A non-dom who has become UK deemed domiciled will also be subject to tax on any distributions or benefits he receives from offshore trusts of which he is not the settlor (or their underlying entities), wherever he receives those distributions/benefits, if those trusts have income and gains arising in them.

Non-doms born in the UK with a UK domicile of origin

An individual, born in the UK with a UK domicile of origin, who has acquired a domicile in another country but who returns to the UK to take up residence will be treated as UK domiciled for all tax purposes, as soon as he becomes UK resident (subject to a one year grace period). He will be taxed on his worldwide income and gains and his worldwide assets will be subject to UK IHT.

He will also not be able to benefit from any favourable tax treatment in respect of an offshore trust set up by him while he was non-domiciled. If he is a beneficiary of the trust, he will be subject to UK tax on all income and gains of the trust as they arise, and if he dies while resident in the UK (and was resident in either of the previous two tax years) the entire trust fund will be subject to UK inheritance tax.

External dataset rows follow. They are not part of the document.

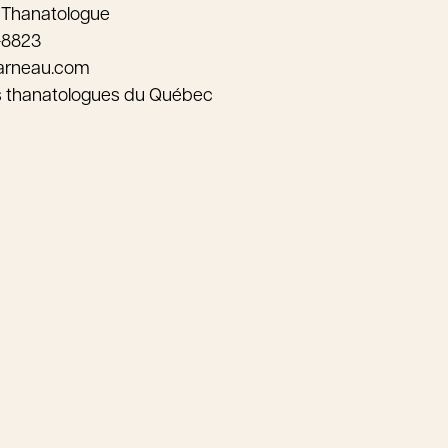
 Thanatologue
-8823
arneau.com
s thanatologues du Québec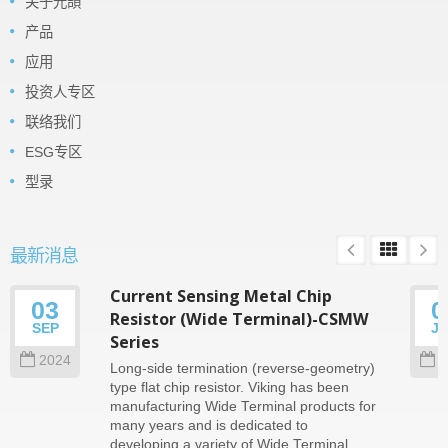
关于光頡
产品
应用
投资人专区
联络我们
ESG专区
型录
最新消息
Current Sensing Metal Chip
03
0
Resistor (Wide Terminal)-CSMW
SEP
J
Series
2024
2
Long-side termination (reverse-geometry)
type flat chip resistor. Viking has been
manufacturing Wide Terminal products for
many years and is dedicated to
developing a variety of Wide Terminal...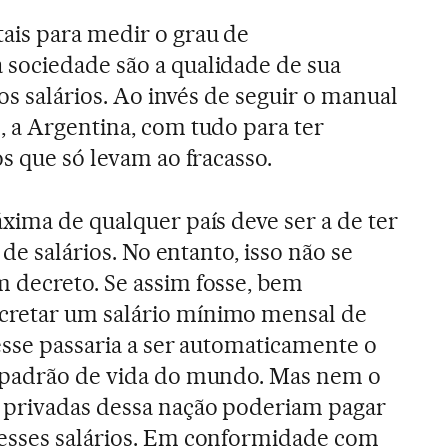
ais para medir o grau de
sociedade são a qualidade de sua
dos salários. Ao invés de seguir o manual
 a Argentina, com tudo para ter
s que só levam ao fracasso.
xima de qualquer país deve ser a de ter
 de salários. No entanto, isso não se
 decreto. Se assim fosse, bem
retar um salário mínimo mensal de
esse passaria a ser automaticamente o
 padrão de vida do mundo. Mas nem o
privadas dessa nação poderiam pagar
esses salários. Em conformidade com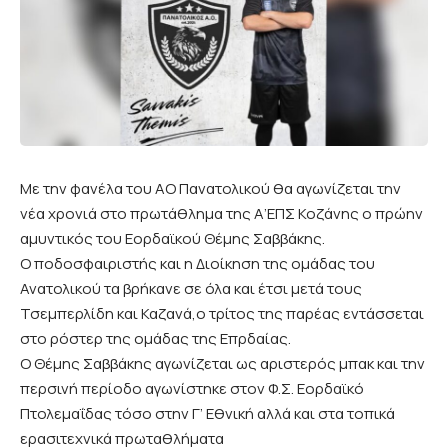
Με την φανέλα του ΑΟ Πανατολικού θα αγωνίζεται την
νέα χρονιά στο πρωτάθλημα της Α’ΕΠΣ Κοζάνης ο πρώην
αμυντικός του Εορδαϊκού Θέμης Σαββάκης.
Ο ποδοσφαιριστής και η Διοίκηση της ομάδας του
Ανατολικού τα βρήκανε σε όλα και έτσι μετά τους
Τσεμπερλίδη και Καζανά,ο τρίτος της παρέας εντάσσεται
στο ρόστερ της ομάδας της Επρδαίας.
Ο Θέμης Σαββάκης αγωνίζεται ως αριστερός μπακ και την
περσινή περίοδο αγωνίστηκε στον Φ.Σ. Εορδαϊκό
Πτολεμαΐδας τόσο στην Γ’ Εθνική αλλά και στα τοπικά
ερασιτεχνικά πρωταθλήματα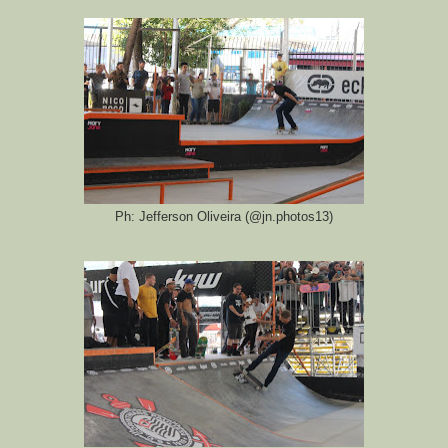
Ph: Jefferson Oliveira (@jn.photos13)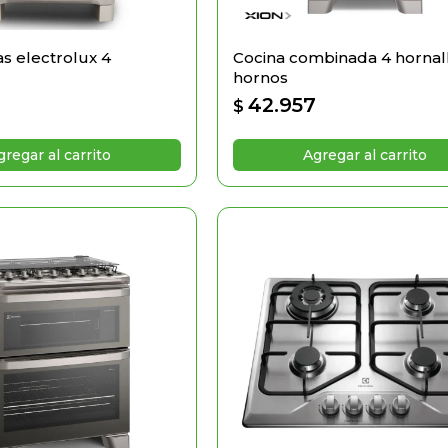
as electrolux 4
Cocina combinada 4 hornal
hornos
42.957
$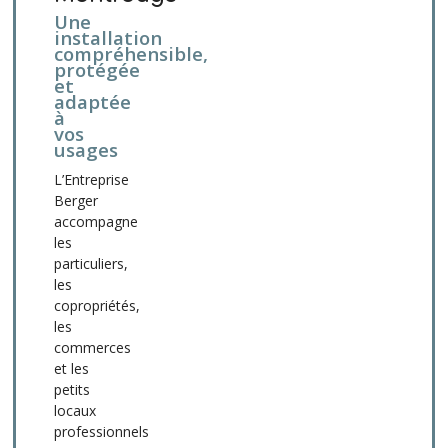
Une
installation
compréhensible,
protégée
et
adaptée
à
vos
usages
L’Entreprise
Berger
accompagne
les
particuliers,
les
copropriétés,
les
commerces
et les
petits
locaux
professionnels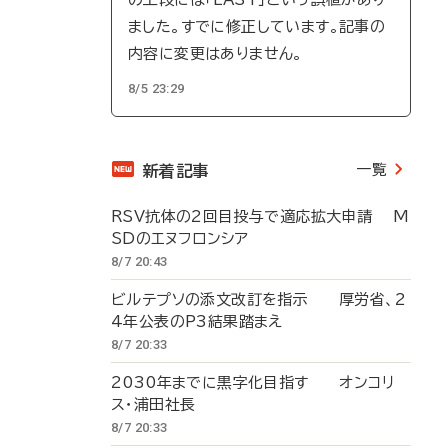
ました。すでに修正しています。記事の
内容に変更はありません。
8/5 23:29
一覧
新着記事
RSV抗体の2回目投与で適応拡大申請 M
SDのエヌフロンシア
8/7 20:43
ビルテプソの添文改訂を指示 厚労省、2
4年公表のP3結果踏まえ
8/7 20:33
2030年までに黒字化目指す オンコリ
ス・浦田社長
8/7 20:33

If the individual leaves the UK, he will be treated as non-domiciled again in the tax year after the year of his departure unless he has been UK resident for 15 or more tax years. If the individual has been UK resident for 15 or more tax years he will have to be non-UK resident for at least six complete (consecutive) tax years before he will be treated as non-domiciled again. But his worldwide assets will cease to be subject to UK IHT once he has been non-UK resident for four complete (consecutive) tax years.

This change will apply, from 6 April 2017, to all non-doms who were born in the UK with a UK domicile of origin and return to the UK, whether they return before or after 6 April 2017.

UK inheritance tax on UK residential property

All UK residential property interests held by a non-dom, whether directly or indirectly, including UK residential property held by offshore companies, offshore trust and company structures and non-UK partnerships will be subject to UK IHT from 6 April 2017. Currently, UK assets held by a non-dom (or a trust set up by a non-dom) indirectly through, for example, a non-UK company are not subject to UK IHT.

The changes will affect all UK residential property of any value whether it is owner occupied or let. They will not, however, bring other UK assets held indirectly by non-doms (through, for example, a non-UK company) within the charge to UK IHT.

These changes mean, for example, that:

  • where a non-dom gifts the shares in a non-UK company which holds UK residential property to a trust an immediate charge to IHT will arise;
  • a charge to IHT will arise on the 10 year anniversary of a trust set up by a non-dom which holds UK residential property through a non-UK company;
  • a charge to IHT will arise on the death of a non-dom who owns shares in a non-UK company which holds UK residential property;
  • where a non-dom gifts the shares in a non-UK company which holds UK residential property to another individual no charge to IHT will arise if the non-dom survives the gift by seven years.

In valuing UK residential property for the purposes of this new IHT charge any debt charged on the property will be disregarded if the loan was made by a connected person – for example, a shareholder loan made to a non-UK company to enable it to acquire UK residential property.

These changes mean that many non-doms who chose not to ‘de-envelope’, despite the introduction (and increase in) the Annual Tax on Enveloped Dwellings (which was introduced from April 2013), to preserve the IHT advantages of holding UK residential property through a non-UK company may now feel there is no benefit in retaining the company and will wish to de-envelope. De-enveloping now could potentially give rise to significant costs which would not have been as great had the property been de-enveloped earlier. Despite acknowledging this and calls from professional bodies for a ‘de-enveloping’ relief the government has made it clear that no such relief will be made available.

Diversely-held vehicles that hold UK residential property will not be subject to the new IHT charge.